▶ _EXERCISE DIRECTIONS_: Using the records below, filter for lines that contain the string "liver" and copy them out.

:: DATA

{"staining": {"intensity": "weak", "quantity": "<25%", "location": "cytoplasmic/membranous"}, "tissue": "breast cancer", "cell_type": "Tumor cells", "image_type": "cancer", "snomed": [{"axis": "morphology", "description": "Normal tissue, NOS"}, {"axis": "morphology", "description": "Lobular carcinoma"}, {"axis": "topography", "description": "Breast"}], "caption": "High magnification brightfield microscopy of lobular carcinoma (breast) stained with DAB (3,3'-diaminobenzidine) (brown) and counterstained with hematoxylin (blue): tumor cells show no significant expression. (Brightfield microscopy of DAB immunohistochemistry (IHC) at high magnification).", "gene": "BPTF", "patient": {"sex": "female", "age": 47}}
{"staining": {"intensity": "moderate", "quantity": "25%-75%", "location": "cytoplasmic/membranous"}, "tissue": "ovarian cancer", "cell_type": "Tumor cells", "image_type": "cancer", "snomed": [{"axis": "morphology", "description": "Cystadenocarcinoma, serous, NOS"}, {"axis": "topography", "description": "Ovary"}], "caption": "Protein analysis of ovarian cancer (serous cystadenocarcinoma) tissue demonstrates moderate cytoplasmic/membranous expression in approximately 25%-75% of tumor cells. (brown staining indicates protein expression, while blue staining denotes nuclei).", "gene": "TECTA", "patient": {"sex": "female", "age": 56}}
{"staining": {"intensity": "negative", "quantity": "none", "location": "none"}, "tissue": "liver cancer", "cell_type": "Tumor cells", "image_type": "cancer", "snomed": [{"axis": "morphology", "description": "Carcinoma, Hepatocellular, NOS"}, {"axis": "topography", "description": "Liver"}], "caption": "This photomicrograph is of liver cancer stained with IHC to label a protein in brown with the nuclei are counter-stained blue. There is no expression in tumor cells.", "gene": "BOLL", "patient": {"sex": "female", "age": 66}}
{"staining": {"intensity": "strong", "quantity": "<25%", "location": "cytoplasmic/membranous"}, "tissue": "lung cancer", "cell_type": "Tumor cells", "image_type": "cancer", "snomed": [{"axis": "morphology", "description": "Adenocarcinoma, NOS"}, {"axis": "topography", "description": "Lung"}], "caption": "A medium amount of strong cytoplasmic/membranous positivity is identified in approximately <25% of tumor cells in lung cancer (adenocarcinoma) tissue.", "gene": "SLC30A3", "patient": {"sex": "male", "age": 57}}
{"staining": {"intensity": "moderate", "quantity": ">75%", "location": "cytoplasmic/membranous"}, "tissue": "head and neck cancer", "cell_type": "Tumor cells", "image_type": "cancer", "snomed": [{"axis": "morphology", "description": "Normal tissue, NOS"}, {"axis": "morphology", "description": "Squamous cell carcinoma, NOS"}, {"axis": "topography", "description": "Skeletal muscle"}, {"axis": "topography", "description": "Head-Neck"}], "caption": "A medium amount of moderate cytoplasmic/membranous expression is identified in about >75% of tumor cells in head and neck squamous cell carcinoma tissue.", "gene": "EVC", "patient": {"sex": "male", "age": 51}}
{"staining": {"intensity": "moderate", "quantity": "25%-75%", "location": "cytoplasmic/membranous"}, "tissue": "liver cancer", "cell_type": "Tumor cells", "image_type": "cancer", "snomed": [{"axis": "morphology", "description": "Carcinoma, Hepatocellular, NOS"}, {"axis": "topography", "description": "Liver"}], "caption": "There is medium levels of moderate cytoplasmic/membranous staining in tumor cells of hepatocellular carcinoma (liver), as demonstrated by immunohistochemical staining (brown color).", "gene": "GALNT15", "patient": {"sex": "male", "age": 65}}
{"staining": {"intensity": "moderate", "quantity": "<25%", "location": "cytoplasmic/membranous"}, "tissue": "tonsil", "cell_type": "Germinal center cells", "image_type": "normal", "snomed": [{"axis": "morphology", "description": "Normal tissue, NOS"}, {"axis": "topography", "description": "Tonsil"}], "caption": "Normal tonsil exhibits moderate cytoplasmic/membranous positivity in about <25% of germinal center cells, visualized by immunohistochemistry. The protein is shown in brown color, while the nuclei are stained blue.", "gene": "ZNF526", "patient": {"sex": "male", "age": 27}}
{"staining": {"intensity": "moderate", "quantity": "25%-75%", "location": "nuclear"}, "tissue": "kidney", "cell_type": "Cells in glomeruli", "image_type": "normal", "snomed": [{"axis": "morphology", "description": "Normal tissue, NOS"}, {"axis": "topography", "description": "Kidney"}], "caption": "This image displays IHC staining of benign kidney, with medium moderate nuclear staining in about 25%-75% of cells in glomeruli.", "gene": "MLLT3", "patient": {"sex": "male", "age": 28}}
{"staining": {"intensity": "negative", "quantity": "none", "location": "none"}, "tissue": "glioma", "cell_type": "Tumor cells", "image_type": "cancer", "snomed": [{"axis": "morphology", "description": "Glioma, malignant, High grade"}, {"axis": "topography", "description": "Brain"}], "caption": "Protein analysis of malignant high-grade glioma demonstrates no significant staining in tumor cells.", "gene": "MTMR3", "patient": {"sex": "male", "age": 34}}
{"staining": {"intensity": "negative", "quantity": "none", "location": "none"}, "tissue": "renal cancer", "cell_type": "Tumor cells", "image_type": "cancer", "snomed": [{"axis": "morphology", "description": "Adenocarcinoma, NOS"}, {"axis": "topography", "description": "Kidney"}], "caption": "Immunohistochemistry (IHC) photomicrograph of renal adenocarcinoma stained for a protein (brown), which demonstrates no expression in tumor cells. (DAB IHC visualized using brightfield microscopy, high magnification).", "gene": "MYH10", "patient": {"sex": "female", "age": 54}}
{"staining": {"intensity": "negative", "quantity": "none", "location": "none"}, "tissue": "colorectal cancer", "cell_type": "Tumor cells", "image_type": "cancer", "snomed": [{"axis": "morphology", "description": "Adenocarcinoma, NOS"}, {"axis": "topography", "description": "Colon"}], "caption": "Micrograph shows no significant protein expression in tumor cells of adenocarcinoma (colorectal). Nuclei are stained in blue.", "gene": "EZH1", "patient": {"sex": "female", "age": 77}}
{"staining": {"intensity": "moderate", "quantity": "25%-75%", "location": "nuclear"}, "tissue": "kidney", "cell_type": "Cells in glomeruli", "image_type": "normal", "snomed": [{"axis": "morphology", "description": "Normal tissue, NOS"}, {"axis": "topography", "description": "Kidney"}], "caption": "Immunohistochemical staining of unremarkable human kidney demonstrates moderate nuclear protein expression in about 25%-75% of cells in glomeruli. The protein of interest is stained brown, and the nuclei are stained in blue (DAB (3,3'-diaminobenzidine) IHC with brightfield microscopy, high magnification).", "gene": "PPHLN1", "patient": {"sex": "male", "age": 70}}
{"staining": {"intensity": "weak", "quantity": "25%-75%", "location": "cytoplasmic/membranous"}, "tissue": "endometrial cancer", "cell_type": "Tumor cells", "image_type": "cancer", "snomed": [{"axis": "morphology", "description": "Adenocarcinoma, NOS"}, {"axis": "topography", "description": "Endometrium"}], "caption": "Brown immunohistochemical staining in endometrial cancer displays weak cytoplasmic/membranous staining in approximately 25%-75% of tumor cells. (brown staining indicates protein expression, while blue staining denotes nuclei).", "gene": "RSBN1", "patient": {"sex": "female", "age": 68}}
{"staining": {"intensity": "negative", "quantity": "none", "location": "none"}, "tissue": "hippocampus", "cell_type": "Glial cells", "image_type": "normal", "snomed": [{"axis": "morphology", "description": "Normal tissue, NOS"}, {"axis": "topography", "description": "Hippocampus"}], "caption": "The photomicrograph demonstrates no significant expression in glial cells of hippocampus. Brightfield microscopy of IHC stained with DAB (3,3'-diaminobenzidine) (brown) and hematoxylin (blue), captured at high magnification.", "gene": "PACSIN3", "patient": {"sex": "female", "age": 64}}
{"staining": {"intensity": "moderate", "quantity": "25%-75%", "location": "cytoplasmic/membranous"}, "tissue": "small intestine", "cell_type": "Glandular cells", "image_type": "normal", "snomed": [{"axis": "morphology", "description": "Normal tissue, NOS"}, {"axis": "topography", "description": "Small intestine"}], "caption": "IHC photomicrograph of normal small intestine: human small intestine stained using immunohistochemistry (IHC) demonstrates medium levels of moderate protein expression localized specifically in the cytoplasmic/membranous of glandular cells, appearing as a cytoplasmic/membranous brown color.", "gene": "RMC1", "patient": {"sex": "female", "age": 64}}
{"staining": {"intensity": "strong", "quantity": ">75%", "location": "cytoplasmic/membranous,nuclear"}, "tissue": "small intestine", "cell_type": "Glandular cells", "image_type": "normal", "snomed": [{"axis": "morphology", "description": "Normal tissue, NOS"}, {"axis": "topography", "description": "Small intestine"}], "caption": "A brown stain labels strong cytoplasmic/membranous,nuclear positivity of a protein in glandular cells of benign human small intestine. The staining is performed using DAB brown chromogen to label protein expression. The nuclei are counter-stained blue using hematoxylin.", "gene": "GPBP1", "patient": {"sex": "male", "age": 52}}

::::

▶ _COMPLETED EXERCISE_:
{"staining": {"intensity": "negative", "quantity": "none", "location": "none"}, "tissue": "liver cancer", "cell_type": "Tumor cells", "image_type": "cancer", "snomed": [{"axis": "morphology", "description": "Carcinoma, Hepatocellular, NOS"}, {"axis": "topography", "description": "Liver"}], "caption": "This photomicrograph is of liver cancer stained with IHC to label a protein in brown with the nuclei are counter-stained blue. There is no expression in tumor cells.", "gene": "BOLL", "patient": {"sex": "female", "age": 66}}
{"staining": {"intensity": "moderate", "quantity": "25%-75%", "location": "cytoplasmic/membranous"}, "tissue": "liver cancer", "cell_type": "Tumor cells", "image_type": "cancer", "snomed": [{"axis": "morphology", "description": "Carcinoma, Hepatocellular, NOS"}, {"axis": "topography", "description": "Liver"}], "caption": "There is medium levels of moderate cytoplasmic/membranous staining in tumor cells of hepatocellular carcinoma (liver), as demonstrated by immunohistochemical staining (brown color).", "gene": "GALNT15", "patient": {"sex": "male", "age": 65}}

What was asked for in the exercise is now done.